Reproduce the text of the listing below word for word, omitting the pictures.

********

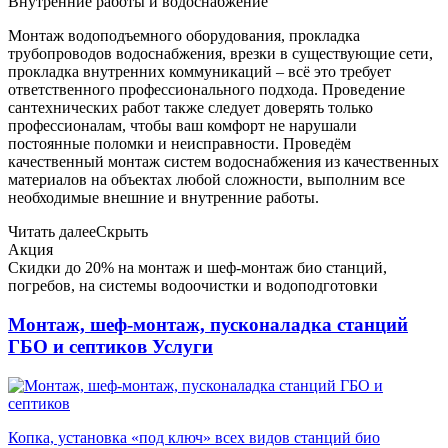
Внутренние работы и водоснабжение
Монтаж водоподъемного оборудования, прокладка
трубопроводов водоснабжения, врезки в существующие сети,
прокладка внутренних коммуникаций – всё это требует
ответственного профессионального подхода. Проведение
сантехнических работ также следует доверять только
профессионалам, чтобы ваш комфорт не нарушали
постоянные поломки и неисправности. Проведём
качественный монтаж систем водоснабжения из качественных
материалов на объектах любой сложности, выполним все
необходимые внешние и внутренние работы.
Читать далее
Скрыть
Акция
Скидки до 20% на монтаж и шеф-монтаж био станций,
погребов, на системы водоочистки и водоподготовки
Монтаж, шеф-монтаж, пусконаладка станций
ГБО и септиков
Услуги
Копка, установка «под ключ» всех видов станций био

********

● YOUR RESPONSE
Внутренние работы и водоснабжение
Монтаж водоподъемного оборудования, прокладка
трубопроводов водоснабжения, врезки в существующие сети,
прокладка внутренних коммуникаций – всё это требует
ответственного профессионального подхода. Проведение
сантехнических работ также следует доверять только
профессионалам, чтобы ваш комфорт не нарушали
постоянные поломки и неисправности. Проведём
качественный монтаж систем водоснабжения из качественных
материалов на объектах любой сложности, выполним все
необходимые внешние и внутренние работы.
Читать далее
Скрыть
Акция
Скидки до 20% на монтаж и шеф-монтаж био станций,
погребов, на системы водоочистки и водоподготовки
Монтаж, шеф-монтаж, пусконаладка станций
ГБО и септиков
Услуги
Копка, установка «под ключ» всех видов станций био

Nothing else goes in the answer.